Alejando Aguilar hosts a podcast titled, the “SKA Cast.”

In continuing my effort to shine a spotlight on talented folks in our Valley, today I’m chatting with Alejandro Aguilar. 

For the past eight years, he’s been the guitarist for Captain Smooth Talk, a local Ska-Punk band that plays around Southern California. 

He is also the bassist for SHIIVA and hosts his own podcast, the SKA Cast. Through this podcast, he has been able to have discussions with artists and creative people from all around the world. I reached out to Alejandro to learn more.

Jesse Davidson: Talk about your history with the AV music scene. What first inspired you to start playing?
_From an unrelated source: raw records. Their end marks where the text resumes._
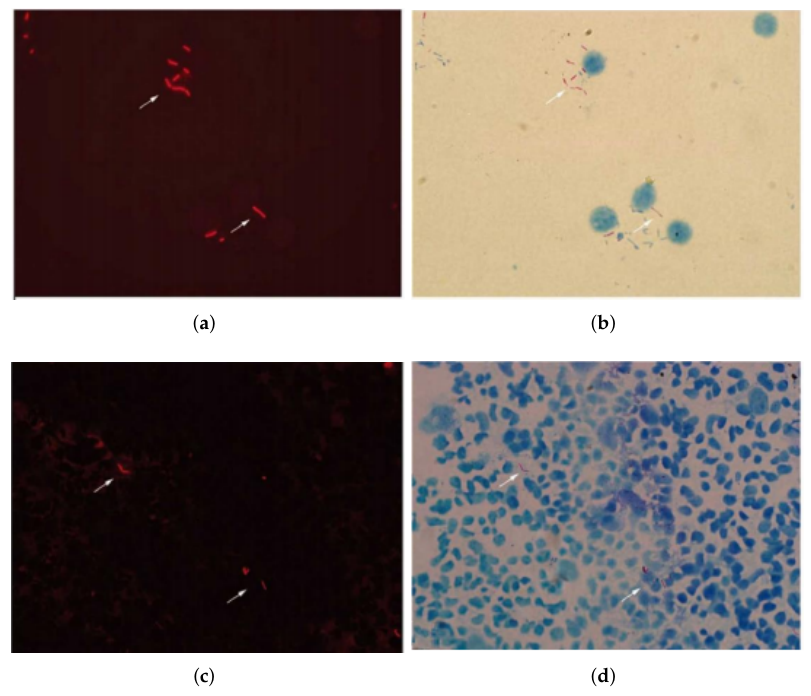
Figure 1. ( a , c ) Images of a slide acquired using fluorescence microscopy with Fuchin stain ( × 1000 magnification), and ( b , d ) images of the same slides acquired using conventional microscopy ( × 800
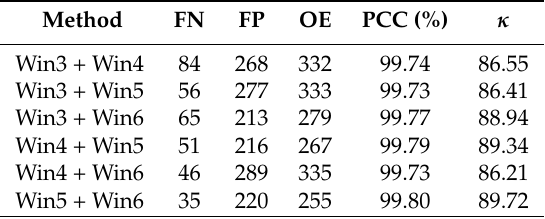
Table 8. Evaluation values of different sizes of fused blocks of the coastline data set.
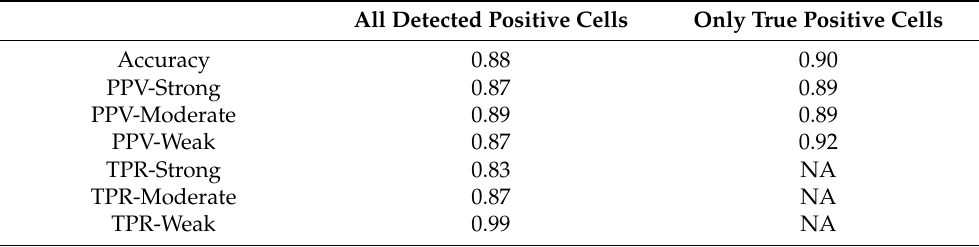
Table 7. Accuracy, PPV, and TPR for WMS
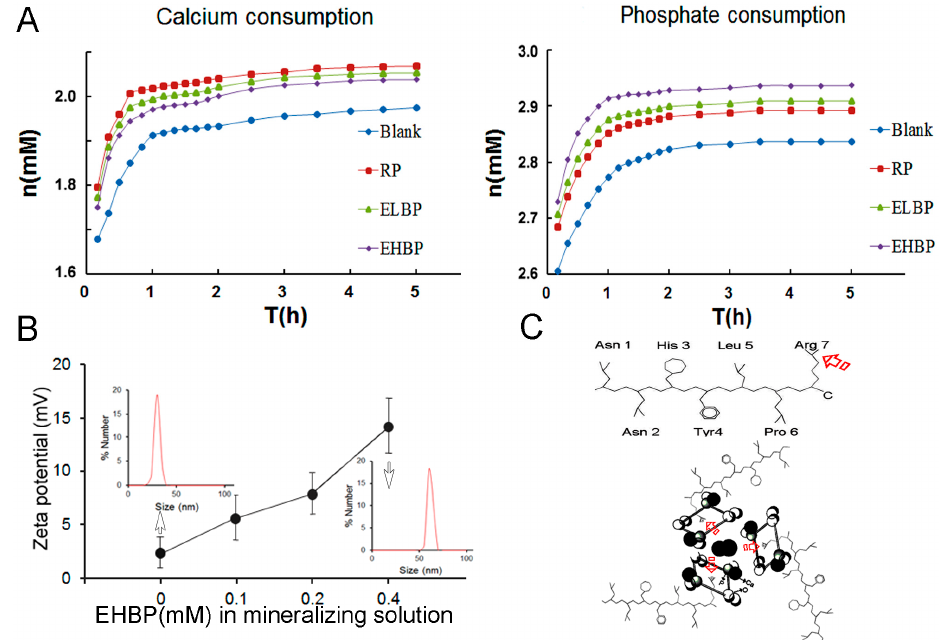
Figure 5. Rate of calcium (( A ) left) and phosphate (( A ) right) consumption in the presence of: no peptide, 0.4 mM RP, 0.4 mM ELBP and 0.4 mM EHBP. Zeta potentials of solution particles after EHBP added at different concentrations from 0 to 0.4 mM ( B ) and the change of particle distributions without EHBP (( B ), inset) and in presence of 0.4 mM EHBP (( B ), inset). The amino group arrangement of EHBP (( C ) upper) and the interaction between EHBP and calcium phosphate clusters was schematically illustrated, where the arrow indicates the possible binding sites of EHBP to the PO4 3 − group (( C ), lower).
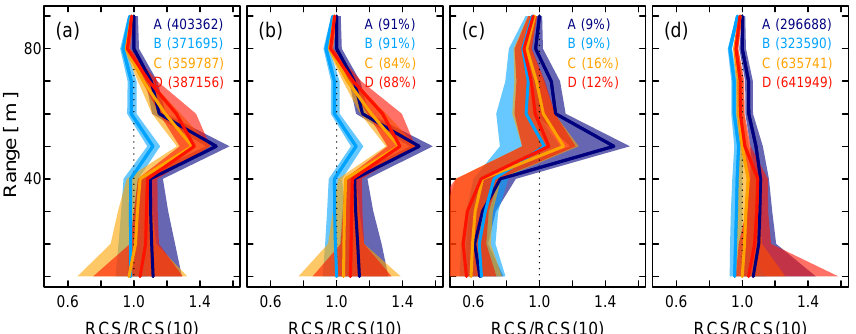
Figure 6. Median range-corrected signal reported RCS = P · r 2 of the lowest nine range gates (10–90m) normalised by the value at the 10th range gate for four LUMO sensors (Table 2) with firmware versions (a–c) 1.61 (A, B) or 2.01 (C, D) in 2013 and (d) 1.72 (A, B) or 2.03 (C, D) in 2015–2016, respectively. Statistics calculated for all profiles observed between 11:00 and 16:00UTC with RCS<200 × 10 − 8 a.u. in the lowest 400m: median (solid line) and interquartile rage (shading). Panels (b) and (c) separate the profiles from panel (a) into (b) profiles with the ratio at the third range gate, i.e. | RCS(3) / RCS(10) | exceeding or equal to 0.8, while (c) shows the profiles with the same ratio less than 0.8. For (a, d) the total number of 15s profiles selected is indicated by sensor ID (A, B, C, or D) and in (b, c) the percentages of the values from the total number of profiles in panel (a) are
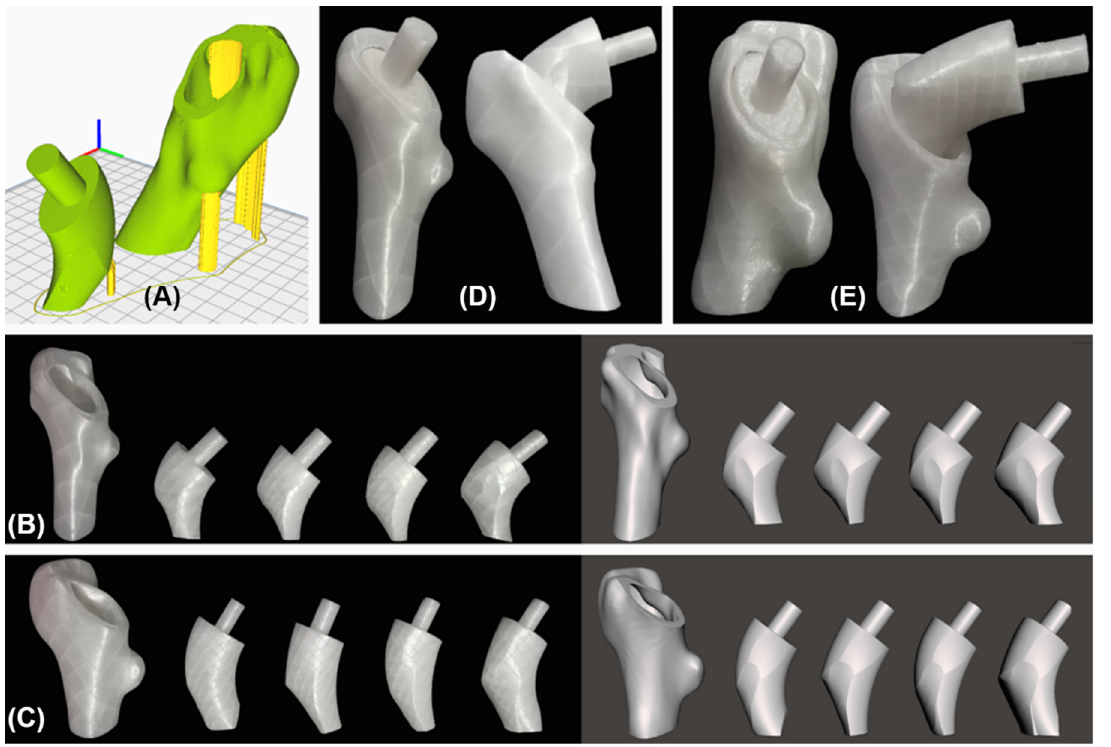
Figure 8. Prototype fabrication. ( A ) Planning using Ultimaker Cura ® . PLA prototypes with their respective STLs for ( B ) GC1 and ( C ) GC2. Evidence of experiments performed for ( D ) GC1 and ( E ) GC2 demonstrating the insertion of regions 1, 2 and 3 (left), but not 4 (right).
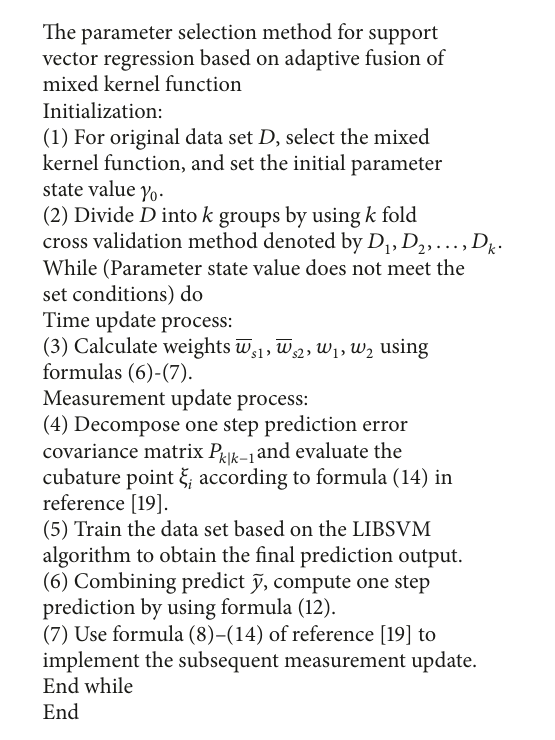
Algorithm 1: The detailed algorithm steps of the parameter selection method for support vector regression based on adaptive fusion of mixed kernel function.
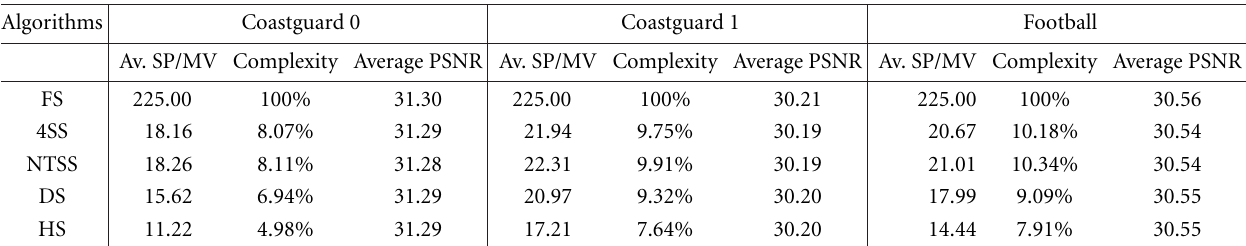
Table 2: Average search points (SP) per motion vector (MV) estimation and PSNR for the first 100 frames.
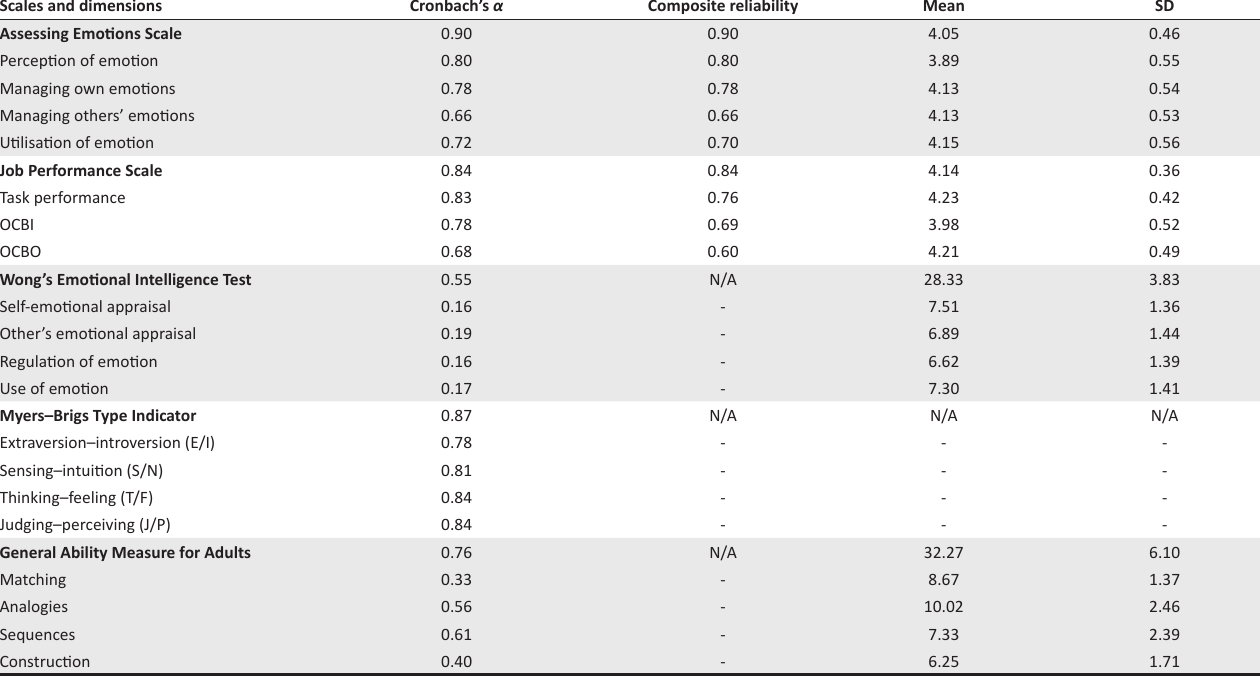
TABLE 3: Descriptive statistics and internal consistency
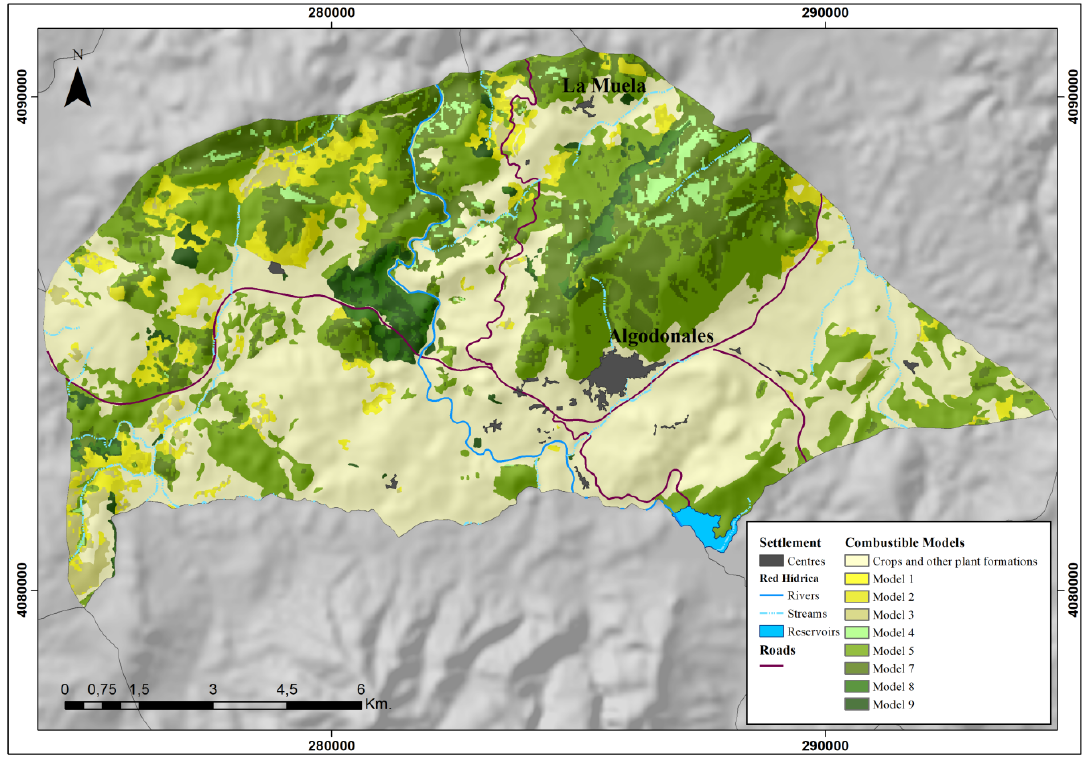
Figure 4. Fuel/combustible models.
Alejandro Aguilar: I’ve played guitar loosely since I was seven, my parents kind of forced me into this all-kid mariachi situation once a week in the OC, back in the day. It was great fun because we’d perform while simultaneously learning our instruments. It wasn’t until we moved into the AV, did I start to pick up guitar again. I was blessed to receive lessons from this dude named Sky, who was teaching out of the old Mario’s Music store in Lancaster for a couple months. Learning from him was great because he taught me a lot of Iron Maiden songs. Fast forward to being involved in the scene, when a couple of friends and I were forming Captain Smooth Talk, we all decided to go to an Order 66 show at Mel Booker’s old store on J8 and 15th West. From then on, until after we started playing other local gigs in town, we took it upon ourselves to host our own shows. We got in with the initial office folks at Cedar Center back in the day to throw our very first festival we called Toga Fest, eventually hosting our own curations at the Moose Lodge, Industry Theater and our friends’ backyards.

JD: That’s great. I did a dive into the SkaCast. I really enjoy the format and variety of guests you’ve had on. How did it originate? Has it been a smooth or challenging process running your own show?

AA: Ska Cast is a fun project I like to do in my spare time, my favorite part about it is connecting with folks from around the world. Before the pandemic jumped into full effect here in the states, I was putting a lot of time into a radio internship in Burbank for a company called Meruelo Media. I started writing articles and monitoring the social media for 93.5 KDEY-FM, an old school HipHop station in LA and eventually moving over to 93.9 CALI-FM, which is a Reggaeton station in LA. I got to experience more hands-on production-orientated situations. After familiarizing myself with the Adobe Audition program, I decided to download it myself and put it into use with a D.I.Y. podcast — the online Ska community is so big, yet so small, I knew it was something I could try to put together in terms of communication between a network of artists, not only do I talk to Ska Punk groups from the US, but I speak to artists from everywhere (Mexico, Chile, Columbia, Jamaica, France, Australia, etc.). I try to make it clear from the jump, that the show is a pretty open format. I want it to be the show that has a dance hall DJ on one week, a Punk band on the next and a community organizer the week after that.

JD: I love it. Also, I have to know, who does the artwork for each guest? It’s really cool and fits the vibe of the show perfectly.

AA: I have a variety of folks who help me with the art. My friend Nico Figueroa  from the Arizona Ska Punk band TV Repairmen, drew the first thumbnails, then after that, I’ve mostly collaborated with folks like Rodrigo Samudio from Paraguay, Juan Sebastion Garzon from Columbia, Rita Booh from Spain, Adam Davis of the East Bay Ska Punk group Omnigone, Yari Jaimes from Lancaster and Ailey Albright, who goes by s0ck.lobster on Instagram — to name a few.

JD: What are your goals for 2021 and what would you like to see happen or improve within our music community?

AA: I would love to see the music community in the AV make a live comeback once the current health situation is better, but that would be the first step. As far as hoping for anything more for it, I feel, is just absolutely hypothetical for the time being and I try not to dwell on hypotheticals. I think MOAH: CEDAR does a great job with the livestreams. Otherwise, the musicians of the Antelope Valley have all been using their time at home beautifully, as everybody in this scene is currently releasing phenomenal music.